Un calme trompeur règne entre deux offensives de la guerre commerciale menée par Donald Trump, dans l’attente que ses intentions se clarifient. Les autorités chinoises cherchent à cantonner les ardeurs du président américain, et les dirigeants européens ne savent toujours pas sur quoi les négociations vont porter, si toutefois elles débutent.
À propos de la Chine, l’administration américaine est traversée par un débat opposant Steven Mnuchin, le secrétaire d’État au Trésor, et Robert Lighthizer, en charge du commerce extérieur. Le premier propose d’alléger les tarifs douaniers déjà imposés à Pékin, afin de déplacer les négociations et d’engager les dirigeants chinois à aller plus avant sur les réformes de long terme. Le second craint que cela ne soit interprété comme un signe de faiblesse.
Cette divergence n’est pas nouvelle mais elle prend une nouvelle dimension, Donald Trump cherchant à calmer le jeu devant la nervosité dont les milieux d’affaires ont fait preuve en provoquant une chute des valeurs boursières. Or les performances de la Bourse sont pour le président américain le baromètre de son succès.
Dans son esprit, l’assouplissement de ses positions vis à vis de la Chine lui permet de faire preuve d’intransigeance sur la question électoralement vitale de la construction d’un mur à la frontière avec le Mexique. Car il peut espérer, même si cela ne prend pas cette tournure, que les démocrates seront finalement tenus pour responsable du long « shutdown » infligé au pays et de ses conséquences sur la croissance américaine, alors qu’il ne peut pas se défausser de ses responsabilités vis à vis de la Chine.
La fin de la trêve de trois mois décidée avec le président chinois en décembre dernier va intervenir début mars, et la question d’une relance sur de nouvelles bases des négociations est donc posée. La visite à Washington fin janvier du vice-Premier ministre chinois Liu He pourrait y contribuer. Au risque qu’elles s’inscrivent dans le long cours, créant un climat permanent d’incertitude.
Avec les Européens – ce second fer au feu de Donald Trump – les négociations n’ont même pas débuté, car sur quoi elles vont porter fait désaccord. Les autorités américaines, qui ont publié un projet de mandat de négociation, veulent inclure la production agricole, et les dirigeants français y font obstacle, elles menacent également de taxer la production automobile, suscitant une vive opposition allemande. De leur côté, les autorités américaines défendent leur pré carré, notamment les services maritimes et la réglementation des accès aux marchés publics.
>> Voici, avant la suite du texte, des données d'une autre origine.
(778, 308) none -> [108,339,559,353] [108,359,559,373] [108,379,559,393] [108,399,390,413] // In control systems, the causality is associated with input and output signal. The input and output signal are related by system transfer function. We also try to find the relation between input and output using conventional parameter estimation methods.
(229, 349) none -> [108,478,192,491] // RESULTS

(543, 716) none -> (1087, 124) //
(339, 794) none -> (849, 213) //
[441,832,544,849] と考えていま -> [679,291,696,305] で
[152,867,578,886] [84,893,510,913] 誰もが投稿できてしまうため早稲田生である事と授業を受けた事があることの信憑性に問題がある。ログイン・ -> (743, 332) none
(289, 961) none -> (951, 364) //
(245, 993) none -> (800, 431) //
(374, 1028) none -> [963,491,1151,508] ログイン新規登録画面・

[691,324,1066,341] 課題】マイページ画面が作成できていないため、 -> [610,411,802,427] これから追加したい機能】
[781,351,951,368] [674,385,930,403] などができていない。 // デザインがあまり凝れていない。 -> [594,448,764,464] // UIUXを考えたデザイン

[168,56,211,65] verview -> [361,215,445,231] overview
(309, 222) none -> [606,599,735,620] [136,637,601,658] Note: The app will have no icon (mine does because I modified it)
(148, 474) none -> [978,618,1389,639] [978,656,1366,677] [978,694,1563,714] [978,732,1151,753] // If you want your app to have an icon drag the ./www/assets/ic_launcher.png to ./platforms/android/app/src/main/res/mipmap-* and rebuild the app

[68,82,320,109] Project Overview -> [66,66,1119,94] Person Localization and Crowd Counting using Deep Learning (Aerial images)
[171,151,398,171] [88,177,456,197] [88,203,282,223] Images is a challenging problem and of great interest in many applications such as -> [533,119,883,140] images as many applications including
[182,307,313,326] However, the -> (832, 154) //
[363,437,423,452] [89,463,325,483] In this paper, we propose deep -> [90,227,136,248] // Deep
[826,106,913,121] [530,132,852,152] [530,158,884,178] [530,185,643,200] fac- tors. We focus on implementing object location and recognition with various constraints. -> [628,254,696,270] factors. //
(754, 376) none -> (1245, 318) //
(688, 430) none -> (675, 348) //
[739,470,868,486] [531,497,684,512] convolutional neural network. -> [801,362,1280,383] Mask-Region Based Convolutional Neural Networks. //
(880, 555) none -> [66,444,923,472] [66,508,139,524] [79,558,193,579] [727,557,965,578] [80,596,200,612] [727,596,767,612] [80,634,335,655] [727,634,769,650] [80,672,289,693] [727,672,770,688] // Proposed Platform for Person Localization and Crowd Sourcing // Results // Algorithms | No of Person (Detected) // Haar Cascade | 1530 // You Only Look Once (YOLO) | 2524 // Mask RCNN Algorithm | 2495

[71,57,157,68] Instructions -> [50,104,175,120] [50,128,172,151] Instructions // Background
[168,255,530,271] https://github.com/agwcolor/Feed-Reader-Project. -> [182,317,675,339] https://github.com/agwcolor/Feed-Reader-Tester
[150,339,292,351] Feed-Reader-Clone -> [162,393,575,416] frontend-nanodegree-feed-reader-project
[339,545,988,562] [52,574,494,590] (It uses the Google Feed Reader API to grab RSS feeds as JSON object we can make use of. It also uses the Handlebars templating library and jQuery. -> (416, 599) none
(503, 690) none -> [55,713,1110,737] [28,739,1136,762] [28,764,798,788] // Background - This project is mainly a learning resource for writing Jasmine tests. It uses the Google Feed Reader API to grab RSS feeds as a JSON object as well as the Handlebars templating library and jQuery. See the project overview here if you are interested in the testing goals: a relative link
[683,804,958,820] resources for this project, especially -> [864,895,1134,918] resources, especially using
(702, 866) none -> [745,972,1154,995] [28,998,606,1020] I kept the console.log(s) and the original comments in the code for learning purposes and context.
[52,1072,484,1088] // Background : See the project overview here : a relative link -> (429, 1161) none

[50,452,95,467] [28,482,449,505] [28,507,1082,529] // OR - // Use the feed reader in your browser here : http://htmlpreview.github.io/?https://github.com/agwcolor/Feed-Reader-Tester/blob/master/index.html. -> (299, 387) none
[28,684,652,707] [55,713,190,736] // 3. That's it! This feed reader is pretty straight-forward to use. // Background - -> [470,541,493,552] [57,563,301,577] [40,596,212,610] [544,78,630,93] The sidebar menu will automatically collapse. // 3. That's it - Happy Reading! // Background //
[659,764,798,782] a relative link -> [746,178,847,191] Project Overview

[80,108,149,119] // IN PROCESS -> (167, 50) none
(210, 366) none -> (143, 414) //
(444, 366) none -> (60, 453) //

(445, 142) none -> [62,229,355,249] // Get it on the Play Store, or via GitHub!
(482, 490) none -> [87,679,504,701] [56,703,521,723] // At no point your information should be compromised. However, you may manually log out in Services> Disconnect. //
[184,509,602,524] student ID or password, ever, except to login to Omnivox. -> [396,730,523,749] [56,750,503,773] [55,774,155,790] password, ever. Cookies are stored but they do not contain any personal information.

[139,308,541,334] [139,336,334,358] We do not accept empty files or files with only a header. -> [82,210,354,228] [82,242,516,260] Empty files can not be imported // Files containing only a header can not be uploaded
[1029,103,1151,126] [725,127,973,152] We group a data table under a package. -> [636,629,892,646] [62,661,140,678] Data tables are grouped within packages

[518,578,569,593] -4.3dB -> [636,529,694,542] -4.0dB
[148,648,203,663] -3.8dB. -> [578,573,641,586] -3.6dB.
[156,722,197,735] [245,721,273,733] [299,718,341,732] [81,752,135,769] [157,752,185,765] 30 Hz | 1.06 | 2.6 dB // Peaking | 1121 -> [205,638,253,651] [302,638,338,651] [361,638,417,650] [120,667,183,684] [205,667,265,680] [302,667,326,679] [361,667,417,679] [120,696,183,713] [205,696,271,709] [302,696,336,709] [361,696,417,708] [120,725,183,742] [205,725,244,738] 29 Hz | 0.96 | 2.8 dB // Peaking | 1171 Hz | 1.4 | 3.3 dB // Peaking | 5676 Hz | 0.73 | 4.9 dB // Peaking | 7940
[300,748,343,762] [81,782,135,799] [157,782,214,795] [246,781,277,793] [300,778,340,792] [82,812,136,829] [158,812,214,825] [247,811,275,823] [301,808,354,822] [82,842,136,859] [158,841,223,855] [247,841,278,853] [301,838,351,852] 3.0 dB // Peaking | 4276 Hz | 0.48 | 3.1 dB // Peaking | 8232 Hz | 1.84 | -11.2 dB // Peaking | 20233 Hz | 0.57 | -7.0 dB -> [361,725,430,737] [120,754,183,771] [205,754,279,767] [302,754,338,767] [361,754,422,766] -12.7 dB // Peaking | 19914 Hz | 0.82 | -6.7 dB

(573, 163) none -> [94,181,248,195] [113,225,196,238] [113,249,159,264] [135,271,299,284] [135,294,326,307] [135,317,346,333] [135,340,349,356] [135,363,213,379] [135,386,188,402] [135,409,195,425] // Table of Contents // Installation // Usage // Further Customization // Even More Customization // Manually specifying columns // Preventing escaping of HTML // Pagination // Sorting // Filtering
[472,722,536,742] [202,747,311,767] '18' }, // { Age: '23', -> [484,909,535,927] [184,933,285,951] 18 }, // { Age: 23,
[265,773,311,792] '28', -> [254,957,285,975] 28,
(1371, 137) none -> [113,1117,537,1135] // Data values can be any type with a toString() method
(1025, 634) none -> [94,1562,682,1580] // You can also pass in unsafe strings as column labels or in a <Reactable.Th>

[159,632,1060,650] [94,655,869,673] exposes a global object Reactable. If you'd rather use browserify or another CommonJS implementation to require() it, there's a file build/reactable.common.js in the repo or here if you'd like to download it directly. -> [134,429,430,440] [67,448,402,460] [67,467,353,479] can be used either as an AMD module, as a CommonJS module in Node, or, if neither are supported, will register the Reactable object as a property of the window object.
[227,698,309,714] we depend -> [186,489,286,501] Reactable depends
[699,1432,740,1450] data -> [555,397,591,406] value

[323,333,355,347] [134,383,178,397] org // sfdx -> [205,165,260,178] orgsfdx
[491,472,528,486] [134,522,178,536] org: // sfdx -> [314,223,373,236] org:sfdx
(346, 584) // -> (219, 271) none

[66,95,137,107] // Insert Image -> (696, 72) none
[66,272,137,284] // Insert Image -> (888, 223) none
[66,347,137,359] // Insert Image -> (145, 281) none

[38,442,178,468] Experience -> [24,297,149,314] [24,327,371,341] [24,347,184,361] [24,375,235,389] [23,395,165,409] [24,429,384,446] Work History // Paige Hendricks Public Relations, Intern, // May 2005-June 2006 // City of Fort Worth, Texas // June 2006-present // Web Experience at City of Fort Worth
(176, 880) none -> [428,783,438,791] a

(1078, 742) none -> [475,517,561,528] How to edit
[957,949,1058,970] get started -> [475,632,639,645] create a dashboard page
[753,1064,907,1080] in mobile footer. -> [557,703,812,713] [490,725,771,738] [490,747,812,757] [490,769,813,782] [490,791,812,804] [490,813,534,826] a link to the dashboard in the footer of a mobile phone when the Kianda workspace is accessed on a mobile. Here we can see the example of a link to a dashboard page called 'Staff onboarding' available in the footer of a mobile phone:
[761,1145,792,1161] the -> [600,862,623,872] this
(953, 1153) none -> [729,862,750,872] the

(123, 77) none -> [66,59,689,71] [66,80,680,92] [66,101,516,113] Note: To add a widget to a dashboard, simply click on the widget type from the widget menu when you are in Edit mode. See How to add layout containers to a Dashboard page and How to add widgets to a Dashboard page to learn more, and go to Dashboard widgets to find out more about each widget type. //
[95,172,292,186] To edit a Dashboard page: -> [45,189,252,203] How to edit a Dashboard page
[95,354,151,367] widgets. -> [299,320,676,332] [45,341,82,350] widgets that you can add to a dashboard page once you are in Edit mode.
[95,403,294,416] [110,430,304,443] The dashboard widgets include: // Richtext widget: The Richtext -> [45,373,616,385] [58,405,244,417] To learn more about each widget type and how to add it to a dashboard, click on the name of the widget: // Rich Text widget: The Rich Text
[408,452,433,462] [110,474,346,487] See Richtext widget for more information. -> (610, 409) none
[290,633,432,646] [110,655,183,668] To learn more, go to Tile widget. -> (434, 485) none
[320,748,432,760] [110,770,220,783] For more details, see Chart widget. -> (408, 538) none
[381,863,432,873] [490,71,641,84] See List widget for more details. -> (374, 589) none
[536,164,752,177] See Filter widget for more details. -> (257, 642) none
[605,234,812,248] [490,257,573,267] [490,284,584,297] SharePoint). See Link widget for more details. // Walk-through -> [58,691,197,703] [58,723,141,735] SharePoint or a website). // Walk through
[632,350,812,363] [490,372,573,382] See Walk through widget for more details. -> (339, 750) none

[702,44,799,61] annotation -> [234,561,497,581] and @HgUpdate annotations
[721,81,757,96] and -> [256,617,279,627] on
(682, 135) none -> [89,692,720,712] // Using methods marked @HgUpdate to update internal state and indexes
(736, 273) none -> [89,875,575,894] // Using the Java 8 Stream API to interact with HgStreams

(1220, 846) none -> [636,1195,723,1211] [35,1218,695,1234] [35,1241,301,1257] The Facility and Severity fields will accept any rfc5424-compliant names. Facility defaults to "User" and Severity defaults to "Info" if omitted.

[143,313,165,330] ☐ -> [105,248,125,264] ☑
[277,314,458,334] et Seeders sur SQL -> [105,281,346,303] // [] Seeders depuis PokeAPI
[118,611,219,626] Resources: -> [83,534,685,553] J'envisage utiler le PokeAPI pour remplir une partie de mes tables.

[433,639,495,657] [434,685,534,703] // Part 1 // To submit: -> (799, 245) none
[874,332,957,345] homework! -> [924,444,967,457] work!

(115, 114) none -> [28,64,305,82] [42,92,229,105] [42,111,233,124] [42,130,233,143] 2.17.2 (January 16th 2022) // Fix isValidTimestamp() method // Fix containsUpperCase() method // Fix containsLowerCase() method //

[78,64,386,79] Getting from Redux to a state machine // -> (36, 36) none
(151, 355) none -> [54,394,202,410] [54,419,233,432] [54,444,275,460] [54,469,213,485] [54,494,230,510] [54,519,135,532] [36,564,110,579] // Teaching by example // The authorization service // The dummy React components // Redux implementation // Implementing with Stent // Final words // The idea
La Commissaire européenne Cecilia Malmström a présenté aujourd’hui le projet de mandat de négociation de la Commission qui doit encore être adopté par les 28. « C’est une proposition limitée mais importante sur les droits de douane des produits industriels », a-t-elle expliqué, précisant que « dans ce mandat de négociation, nous ne proposons aucune réduction de droits de douane dans le secteur de l’agriculture. »
La taxation de la production automobile européenne reste en suspens. Un rapport du Département du commerce est attendu à la mi-février, et, dans le cas probable où il établirait que la production des véhicules européens représente une menace pour la sécurité nationale, il ouvrirait une période de 90 jours au terme desquels il faudrait agir. Cécilia Malmström a clairement mis en garde les États-Unis, au cas où ils mettraient à exécution leur menace d’augmentation des droits de douanes : « si cela arrivait, nous sommes très avancés dans notre préparation de mesures de rétorsion, nos mesures seraient bien plus importantes que celles prises dans le passé. »
Les foucades imprévisibles de Donald Trump ont pris de telles proportions que sa guerre commerciale figure désormais au premier rang des menaces qui pèsent sur la croissance de l’économie mondiale. De toutes parts, les alertes fusent. Car pour un système financier réduit à la fuite en avant, la croissance dont dépend son équilibre est primordiale.
La possible lecture de la marche du monde relève une fois de plus du paradoxe. D’un coup d’oeil, d’un seul, on voit que le délitement du système s’écroule sous le poids d’un de ses plus éminents représentants.
Mme… Trop beau pour être vrai.
Plus vraisemblablement… c’est que c’était l’heure.